#### Task item
With pictures left out, only the lines from the one containing "אז איך עושים את זה בצורה נכונה?" through the end of the records should be reproduced exactly, please.

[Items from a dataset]
%%

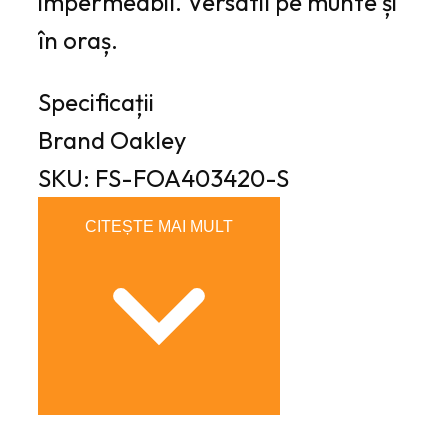
impermeabil. Versatil pe munte și
în oraș.
Specificații
Brand
Oakley
SKU: FS-FOA403420-S
CITEȘTE MAI MULT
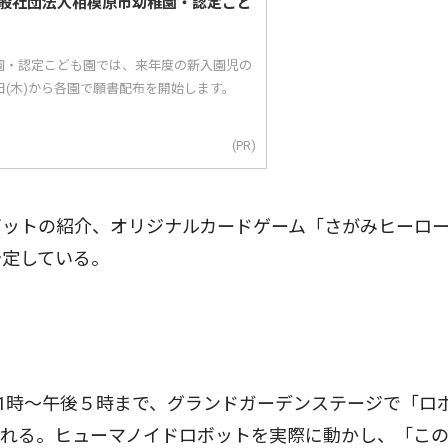
般社団法人相模原市幼稚園・認定こど
園・認定こども園では、来年度の新入園児の
5日(木)から各園で願書配布を開始します。
(PR)
ットの紹介、オリジナルカードゲーム「さがみヒーロ
予定している。
1時〜午後５時まで、グランドガーデンステージで「ロ
われる。ヒューマノイドロボットを実際に動かし、「こ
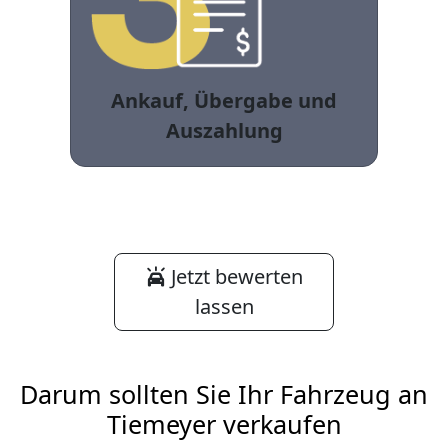
Ankauf, Übergabe und
Auszahlung
Jetzt bewerten
lassen
Darum sollten Sie Ihr Fahrzeug an
Tiemeyer verkaufen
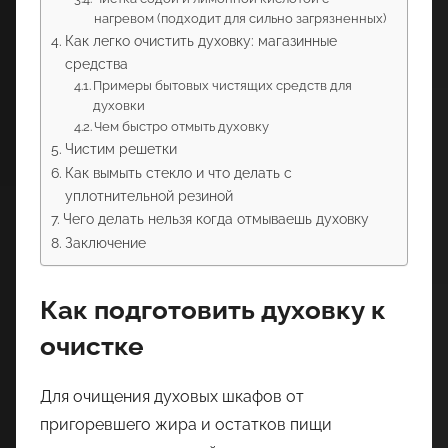
нагревом (подходит для сильно загрязненных)
Как легко очистить духовку: магазинные
средства
Примеры бытовых чистящих средств для
духовки
Чем быстро отмыть духовку
Чистим решетки
Как вымыть стекло и что делать с
уплотнительной резиной
Чего делать нельзя когда отмываешь духовку
Заключение
Как подготовить духовку к
очистке
Для очищения духовых шкафов от
пригоревшего жира и остатков пищи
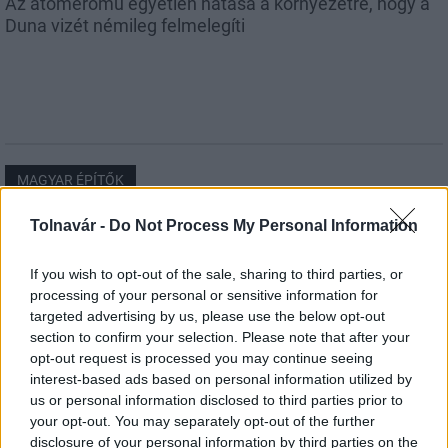
Az atomerőmű egyetlen hatása a környezetre, hogy a
Duna vizét némileg felmelegíti
MAGYAR ÉPÍTŐK
Tolnavár -
Do Not Process My Personal Information
Útépítés
If you wish to opt-out of the sale, sharing to third parties, or
processing of your personal or sensitive information for
targeted advertising by us, please use the below opt-out
section to confirm your selection. Please note that after your
opt-out request is processed you may continue seeing
interest-based ads based on personal information utilized by
us or personal information disclosed to third parties prior to
your opt-out. You may separately opt-out of the further
disclosure of your personal information by third parties on the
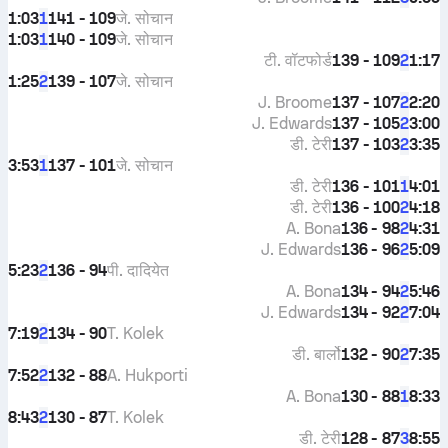
1:03
141 - 109
जे. सोचान
1
1:03
140 - 109
जे. सोचान
1
टी. वॉटफोर्ड
139 - 109
1:17
2
1:25
139 - 107
जे. सोचान
2
J. Broome
137 - 107
2:20
2
J. Edwards
137 - 105
3:00
2
डी. टेरी
137 - 103
3:35
2
3:53
137 - 101
जे. सोचान
1
डी. टेरी
136 - 101
4:01
1
डी. टेरी
136 - 100
4:18
2
A. Bona
136 - 98
4:31
2
J. Edwards
136 - 96
5:09
2
5:23
136 - 94
पी. दादियेत
2
A. Bona
134 - 94
5:46
2
J. Edwards
134 - 92
7:04
2
7:19
134 - 90
T. Kolek
2
डी. बार्लो
132 - 90
7:35
2
7:52
132 - 88
A. Hukporti
2
A. Bona
130 - 88
8:33
1
8:43
130 - 87
T. Kolek
2
डी. टेरी
128 - 87
8:55
3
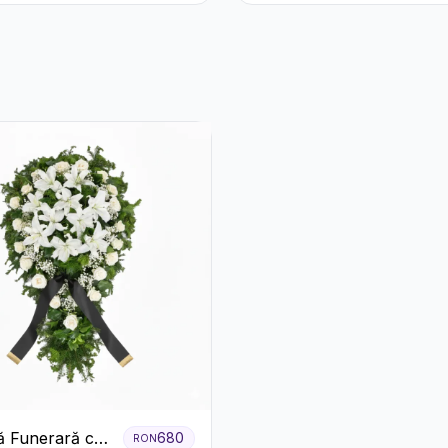
lbă
Trandafiri și
Alstroemeria
 Funerară cu
680
RON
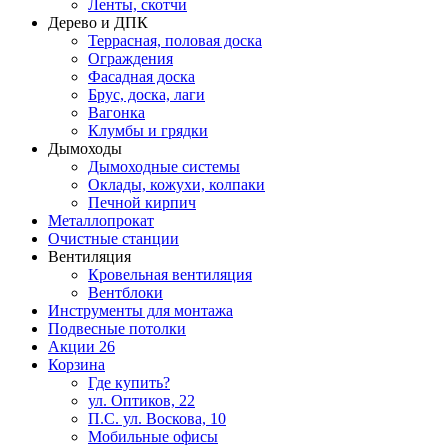
Ленты, скотчи
Дерево и ДПК
Террасная, половая доска
Ограждения
Фасадная доска
Брус, доска, лаги
Вагонка
Клумбы и грядки
Дымоходы
Дымоходные системы
Оклады, кожухи, колпаки
Печной кирпич
Металлопрокат
Очистные станции
Вентиляция
Кровельная вентиляция
Вентблоки
Инструменты для монтажа
Подвесные потолки
Акции
26
Корзина
Где купить?
ул. Оптиков, 22
П.С. ул. Воскова, 10
Мобильные офисы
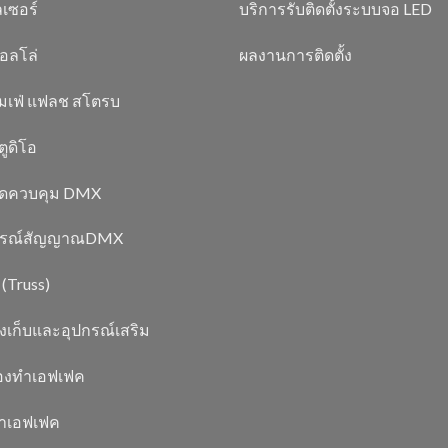
เซอร์
บริการรับติดตั้งระบบจอ LED
อลโล่
ผลงานการติดตั้ง
มเฟ่ แฟลช สโตรบ
ูดิโอ
์ดควบคุม DMX
กรณ์สัญญาณDMX
 (Truss)
งเก็บและอุปกรณ์เสริม
่องทำเอฟเฟค
ยาเอฟเฟค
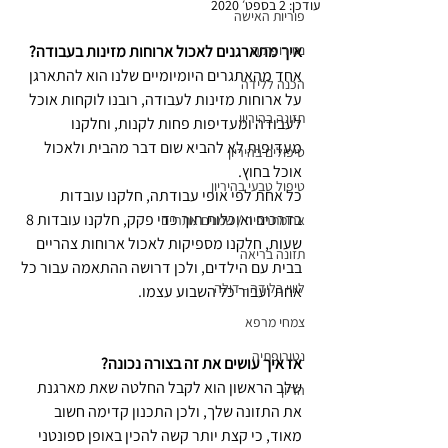
עודכן:
2 בספט׳ 2020
פוריות האישה
נטורופתיה
איך מתארגנים לאכול ארוחות מזינות בעבודה? 
אחד מהאתגרים היומיומיים שלנו הוא להתארגן 
הכנה ללידה
על ארוחות מזינות לעבודה, רובנו לוקחות אוכל 
תזונה בהיריון
לעבודה ומעדיפות פחות לקנות, וחלקנו 
מעדיפות לא להביא שום דבר מהבית ולאכול 
טיפולים בהיריון
אוכל בחוץ.
טיפול טבעי בהיריון
כל אחת לפי אופי עבודתה, חלקנו עובדות 
בדרכים ואוכלות תוך כדי פקק, חלקנו עובדות 8 
ארומתרפיה / שמנים אתריים
שעות, חלקנו מספיקות לאכול ארוחות צהריים 
תזונה בריאה
בבית עם הילדים, ולכן דרושה ההתאמה עבור כל 
ליווי בלידה - דולה
אחת ועבור כל השבוע עצמו.
צמחי מרפא
נטורופתיה
אז איך עושים את זה בצורה נכונה?
שלב הראשון הוא לקבל החלטה שאת מארגנת 
הריון
את התזונה שלך, ולכן התכנון קדימה חשוב 
מאוד, כי קצת יותר קשה להכין באופן ספונטני 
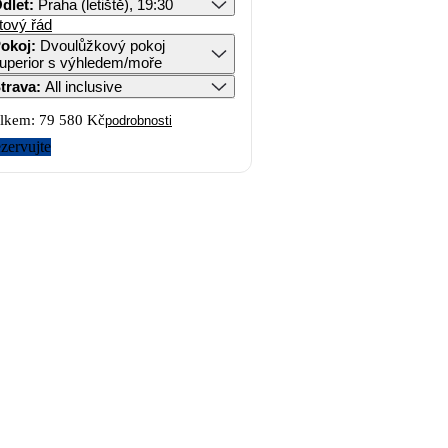
dlet
:
Praha (letiště), 19:30
tový řád
okoj
:
Dvoulůžkový pokoj
uperior s výhledem/moře
trava
:
All inclusive
lkem:
79 580 Kč
podrobnosti
zervujte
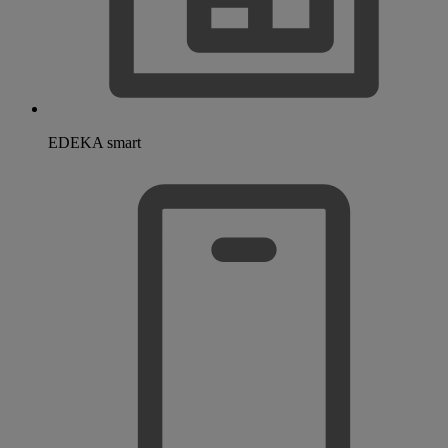
EDEKA smart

%%

#### Exercise answer
אז איך עושים את זה בצורה נכונה?
שלב הראשון הוא לקבל החלטה שאת מארגנת 
הריון
את התזונה שלך, ולכן התכנון קדימה חשוב 
מאוד, כי קצת יותר קשה להכין באופן ספונטני 
dlet
:
Praha (letiště), 19:30
tový řád
okoj
:
Dvoulůžkový pokoj
uperior s výhledem/moře
trava
:
All inclusive
lkem:
79 580 Kč
podrobnosti
zervujte
EDEKA smart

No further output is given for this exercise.